Fuck, I’d really gotten myself into a bit of a pickle, hadn’t I?

Well, I had about another ten minutes to get myself out of the emotional funk, otherwise Ben would definitely smell it on me once he came back from loading up the kids and saying goodbye.

There was a bit of a learning curve when it came to dating a shifter, but thanks to the group of “allies”—as they called themselves—I’d hung out with earlier, I’d learned an awful lot.

Mrs. Hayashi had wanted to show me around a bit, but her ultimate goal was to drop me off with the small circle of humans who were sitting around and enjoying a couple of beers while their shifter partners played with the kids in their animal forms.

For a brief second, I’d thought that maybe we were purposefully segregated, but no, that didn’t seem to be the case. It was just a natural grouping of humans resting and socializing while the shifters did their thing.

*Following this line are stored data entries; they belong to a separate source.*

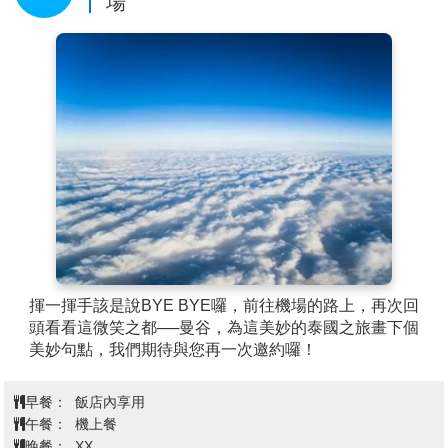
場
天，所以該稱之為四面神，而非四面佛。四面神有四個
面，四雙手和一雙脚，有脚的即是正面，從正面以順時
針方向算起四個面分別代表：平安（手持佛珠）、事業
（手持權杖）、婚姻（手持貝殼）、財富（手持金
磚）；也分別代表慈、悲、喜、捨四個字。
※ 行程小常識：教您參拜四面神
參拜方式為先至右方販賣部購買一套香花供品，金額及
種類依個人所需（一般參拜為20~50銖，許願還願為100
銖以上），點燃香柱及蠟燭後，再依順時針方向自正面
起順序參拜，各面均於參拜後供上三支香、一支燭及一
串花；若只有一燭一花之最簡套裝，於參拜前第一面先
上燭，依序四面均上完三柱香後，回到正面再獻花即
可。
【世貿商圈購物中心】
作為曼谷最大的休閒購物中心，
揮一揮手該是說BYE BYE囉，前往機場的路上，再次回
Central World 擁有無與倫比的商品和服務種類，它集合
頭看看這微笑之都──曼谷，為這美妙的泰國之旅畫下個
了超過500家商店，100家餐館，娛樂中心、學習和教育
美妙句點，我們期待與您再一次邀約囉！
中心以及亞洲最大的超市，並且擁有曼谷市中心區最大
的戶外廣場，可用來舉辦大型活動。 Central World 裡不
早餐：
飯店內享用
僅提供消費者夢寐以求的高端奢侈品，同時也提供諸多
午餐：
機上餐
的大眾品牌產品，絕對能滿足每一位消費者的購買欲
晚餐：
XX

And to be honest, I learned a lot from that group. Tips for safety, both in everyday life and even sexually. I hadn’t had the heart to tell them that Ben and I weren’t at that level yet—not that it was any of their business.

I also learned little things I could do to cover for them in human society—not a ton, since Ben and his family already had a pretty good handle on it—but things could get dicey when puberty came, so me working at the same school Benny went to was a huge boon.

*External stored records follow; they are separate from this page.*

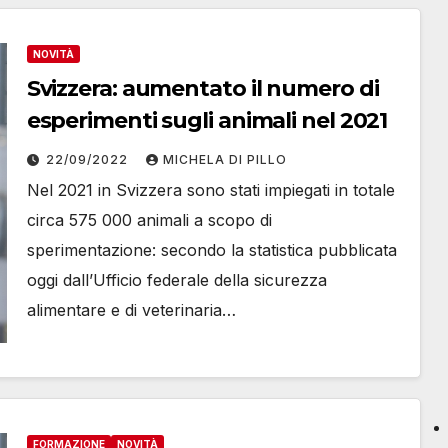
NOVITÀ
Svizzera: aumentato il numero di
esperimenti sugli animali nel 2021
22/09/2022
MICHELA DI PILLO
Nel 2021 in Svizzera sono stati impiegati in totale
circa 575 000 animali a scopo di
sperimentazione: secondo la statistica pubblicata
oggi dallʼUfficio federale della sicurezza
alimentare e di veterinaria…
FORMAZIONE
NOVITÀ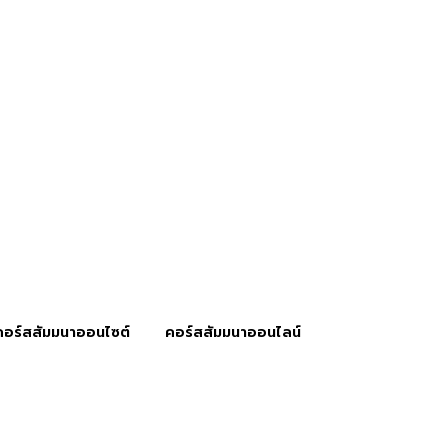
คอร์สสัมมนาออนไซต์
คอร์สสัมมนาออนไลน์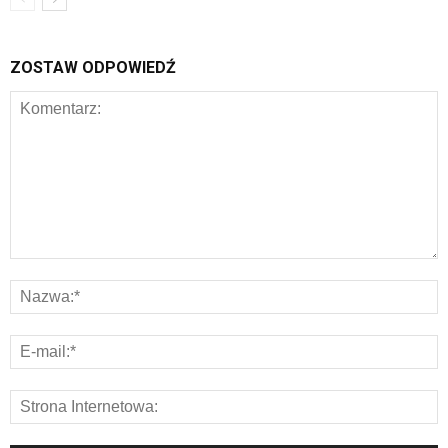
ZOSTAW ODPOWIEDŹ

“Penny for your thoughts?” I’d gotten more used to how silently Ben could move, but he still startled me every now and then. “Whoa, sorry there. I didn’t mean to make you jump.”

“It’s okay,” I said, trying to focus on settling down my nerves the way the human partners had explained to me. I expected I would get better in time with more practice. “So, now that we’ve eaten our fill, and a lot of the youngsters are headed to bed, what’s next for this jamboree?”

“Really anything. The world is our oyster.”

“Oh, so we could rob a bank?”

“Okay, maybe not anything ,” he said, chuckling slightly.

It wasn’t a full laugh, but I would take it.

“We could go on a bit of a walk, find a nice place to watch as the sun sets and the fireflies come out. We could socialize and go from cluster to cluster since people have kind of spread out from the main pavilion. Or we could just sit here and chat. Or...” he trailed off, and that piqued my interest. Maybe I had been a cat shifter in a past life, because boy, did I have curiosity to spare.

“Or what?” I asked, more than a bit intrigued.

“Or you could dance with us.”

“Dance?” I asked, wondering what kind of playlists they had for such a multicultural event. “Like with music and everything?”

“No, not quite like that,” he said, sounding unsure of himself. In the time we had been dating, it had been nice to see Ben grow more and more confident in himself, but this seemed like his original nerves all over again.

“Then, like what?”

“Ah, it’s a little hard to explain.”

“Because it’s weird? Or violent?”

“No, nothing like that. There’s no direct translation. Like a lot of those German words.”

“Like schadenfreude?”

“I knew you would know what I meant. Schadenfreude.”

“Can you try your best? Just to give me an outline of an idea?”

“Hmm. Best I can say is it’s kind of… a celebration of nature? Everyone who wants to participate gathers together, usually within the trees, forming a sort of loose circle. Certain segments are led by a single shifter. They set the mood, the tone, and move however their bodies tell them.

“Sometimes it’s kind of like play fighting, sometimes it’s just running in circles, sometimes it’s sitting around and howling to the stars. We follow that one leader for a while until that segment is over, then it’s someone else’s turn.”

I couldn’t picture it properly, but my mind conjured up a vague approximation of what it might be like.

“And it would be okay that I was there, as a human?”